[Opening Task inputs section]
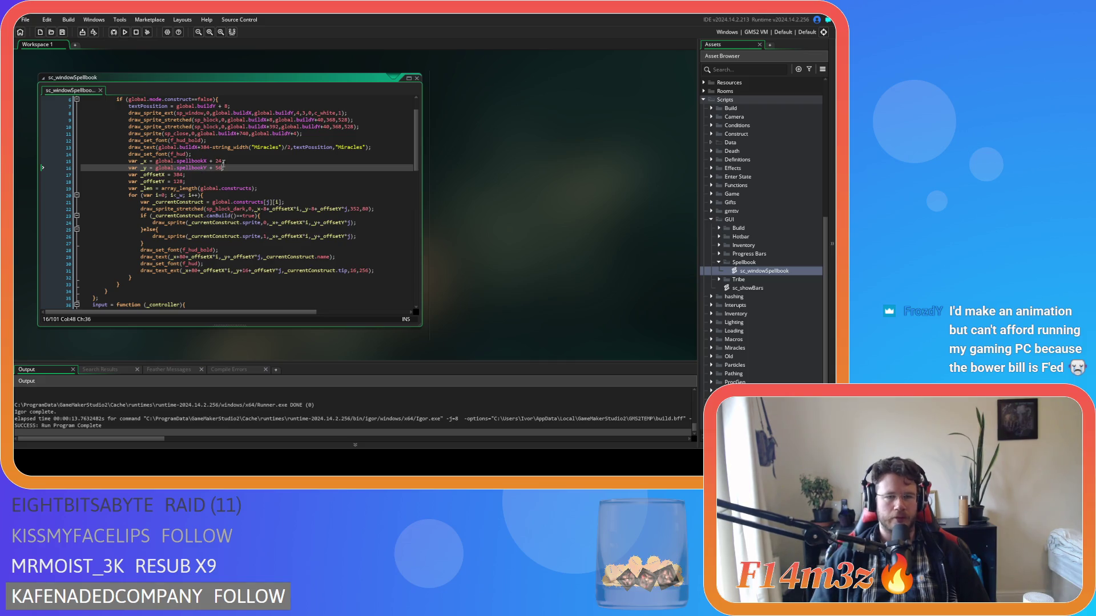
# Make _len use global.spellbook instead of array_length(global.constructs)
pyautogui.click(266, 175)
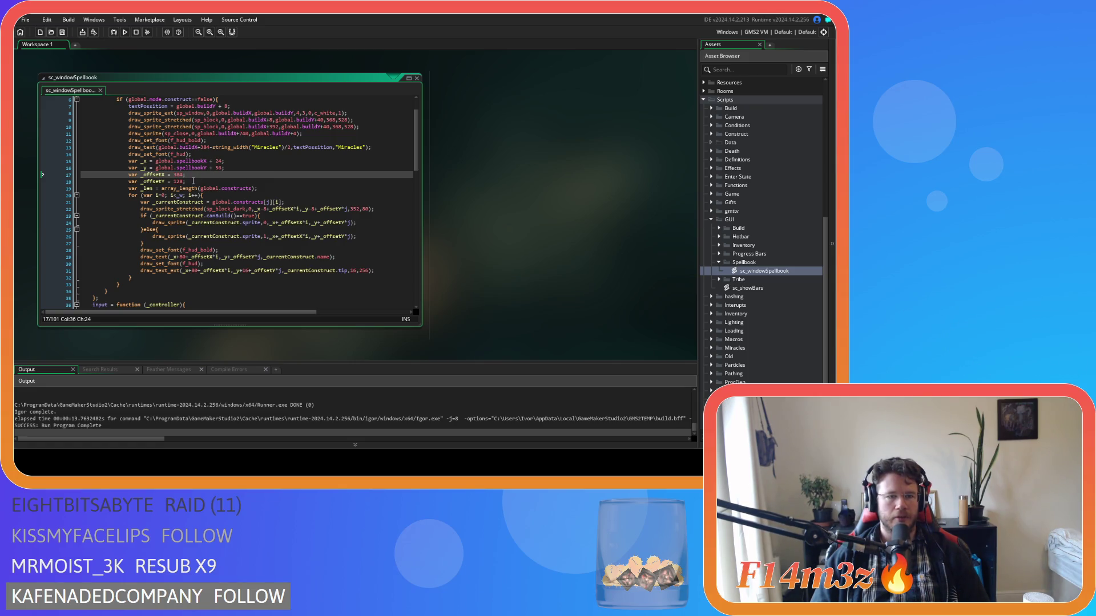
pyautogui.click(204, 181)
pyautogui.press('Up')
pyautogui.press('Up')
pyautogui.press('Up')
[Closing Task inputs section]
[Opening Task inputs section]
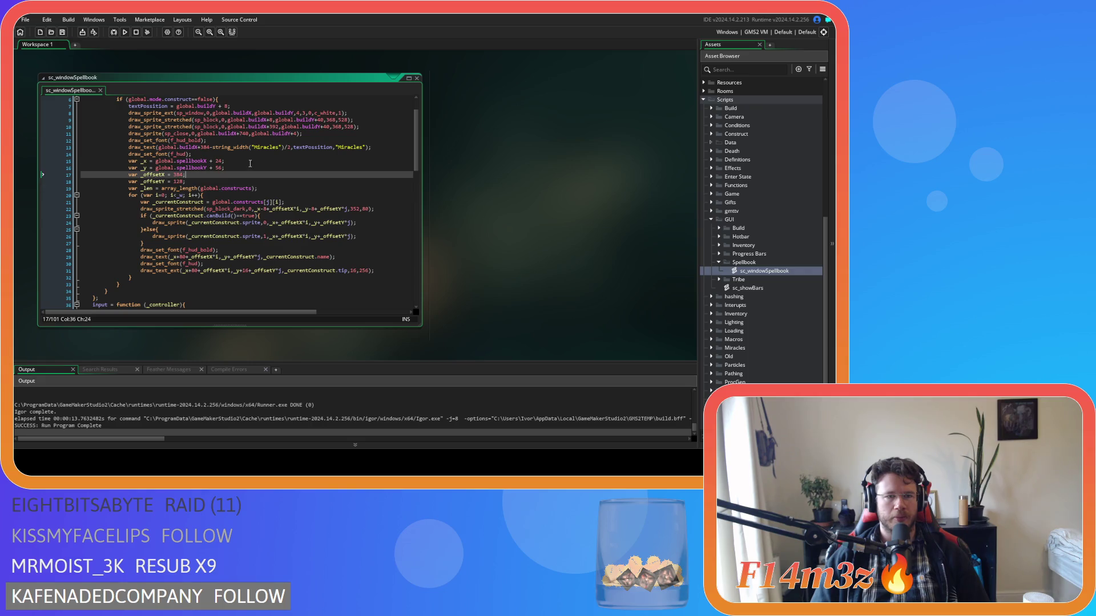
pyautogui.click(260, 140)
[Closing Task inputs section]
[Opening Task inputs section]
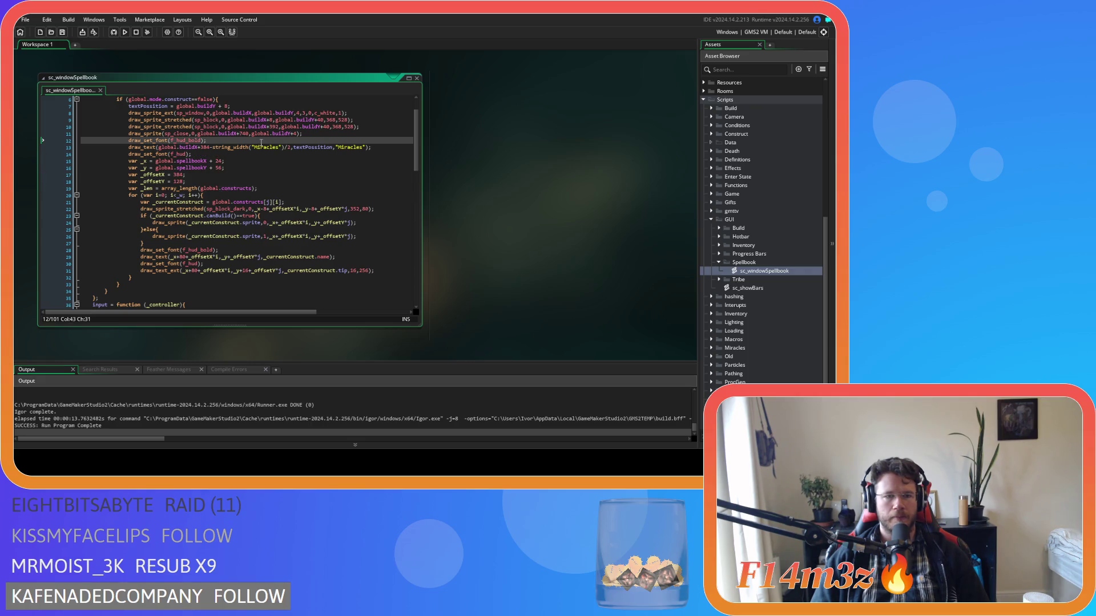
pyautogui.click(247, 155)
[Closing Task inputs section]
▶ [Description of the task] The lines to report are those in the material above that contain the word "pyautogui"; copy every one of them.

▶ [Solution to this task]
pyautogui.click(266, 175)
pyautogui.click(204, 181)
pyautogui.press('Up')
pyautogui.press('Up')
pyautogui.press('Up')
pyautogui.click(260, 140)
pyautogui.click(247, 155)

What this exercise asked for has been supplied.